Day 10: Dynamic Programming¶

BUSI520 - Python for Business Research¶

Kerry Back, JGSB, Rice University¶

Dynamic Programming¶

  • action at each date
  • reward (possibly) at each date depending on the action
  • state variable that evolves depending on the action and that determines future possible rewards

Example: Cake-Eating Problem¶

  • cake (of size 1) that can be eaten at any time
  • utility from eating cake
  • state variable is the amount of cake left

maximize $\sum_{t=0}^\infty \delta^t u(c_t)$ subject to $\sum_{t=0}^\infty c_t \leq 1$

  • we'll take $\delta = 0.9$ and $u(c) = \sqrt{c}$ for illustration

Value Function¶

  • maximum discounted future utility achievable starting from a given amount of cake $c$

$$V(x) = \max_{\sum c_t \le x} \sum_{t=0}^\infty \delta^t u(c_t)$$

  • satisfies Bellman equation

$$V(x) = \max_{c \le x} u(c) + \delta V(x-c)$$

Value Iteration¶

  • start with arbitrary guess $V_0$ for $V$, for example, $V_0(x)=0$ for all $x$.
  • define $V_1(x) = \max_c u(c) + \delta V_0(x-c)$.
  • define $V_2(x) = \max_c u(c) + \delta V_1(x-c)$, etc.
  • this is a contraction map and converges to the true value function $V$.
In [5]:
import numpy as np
from autograd import grad
from scipy.optimize import minimize
from scipy.interpolate import interp1d

u = np.sqrt
delta = 0.9    
cake_grid = np.linspace(0, 1, 100)
In [ ]:
# solve optimization in Bellman equation
# return value of right-hand side and optimal action 
def bellman(V, cake):
    if cake == 0:
        return 0, 0
    else:
        rhs = lambda consume: - u(consume) - delta * V(cake - consume)
        result = minimize(rhs, 0.5*cake, bounds=[(0, cake)])
        return - result.fun, result.x.item()
In [ ]:
# execute value iteration step V -> Vnew
def value_iteration(V):
    value_arr = np.empty_like(cake_grid)
    for i, c in enumerate(cake_grid):
        value, action = bellman(V, c)
        value_arr[i] = value
    Vnew = interp1d(cake_grid, value_arr)
    return Vnew
In [ ]:
# iterate until convergence starting from V = 0
def fixed_point(tol=1e-6, max_iter=2000):
    err = 1
    iter = 0
    V = lambda c: 0
    while (err > tol) & (iter < max_iter):
        Vnew = value_iteration(V)
        err = ((V(cake_grid) - Vnew(cake_grid))**2).sum()
        V = Vnew
        iter += 1
    return V, err, iter
In [ ]:
# get optimal policy from value function
def policy(V):
    action_arr = np.empty_like(cake_grid)
    for i, c in enumerate(cake_grid):
        value, action = bellman(V, c)
        action_arr[i] = action
    policy = interp1d(cake_grid, action_arr)
    return policy
In [6]:
# run, get value and policy functions, and print data
fp = fixed_point()
V = fp[0]
policy = policy(V)
print("Converged after", fp[2], "iterations")
print("Error is", fp[1])
Converged after 34 iterations
Error is 8.022033503718986e-07

Compare value functions¶

The true value function is $$V(x) = \sqrt{\frac{x}{1-\delta^2}}$$

In [7]:
import matplotlib.pyplot as plt
import seaborn as sns
sns.set_style("whitegrid")

# numeric solution
plt.plot(cake_grid, [V(c) for c in cake_grid], label="numeric")

# analytic solution
plt.plot(cake_grid, [np.sqrt(x/(1-delta**2)) for x in cake_grid], label="analytic")  

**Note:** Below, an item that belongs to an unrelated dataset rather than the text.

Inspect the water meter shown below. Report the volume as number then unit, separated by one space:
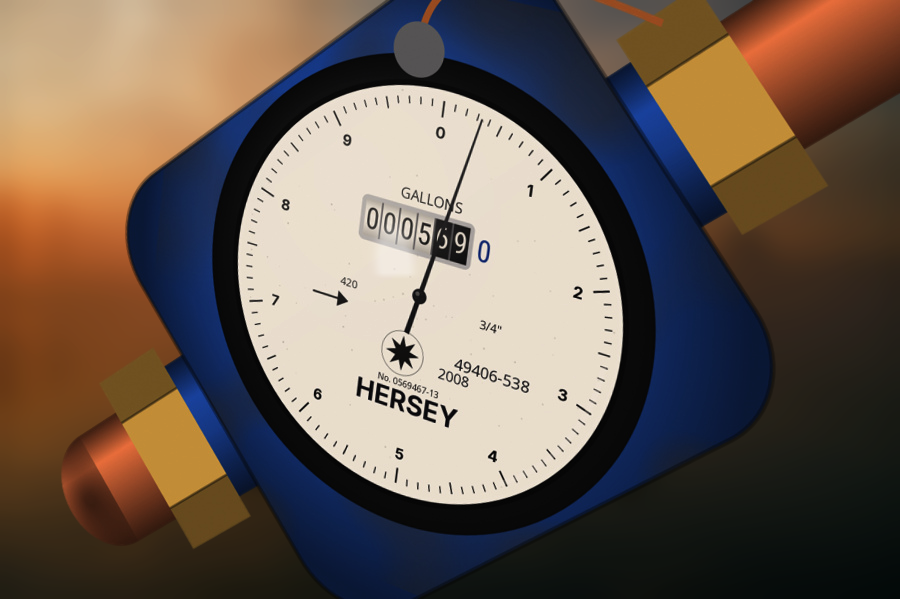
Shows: 5690.3 gal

plt.xlabel("Remaining Cake")
plt.ylabel("Value Function")
plt.legend()
plt.show()
No description has been provided for this image

Compare policy functions¶

The true optimal policy is

$$c^*(x) = (1-\delta^2)x.$$

In [8]:
# numeric solution
plt.plot(cake_grid, [policy(c) for c in cake_grid], label="numeric")

# analytic solution
plt.plot(cake_grid, [(1-delta**2)*x for x in cake_grid], label="analytic")  

plt.xlabel("Remaining Cake")
plt.ylabel("Amount to Eat")
plt.legend()
plt.show()
No description has been provided for this image
In [ ]: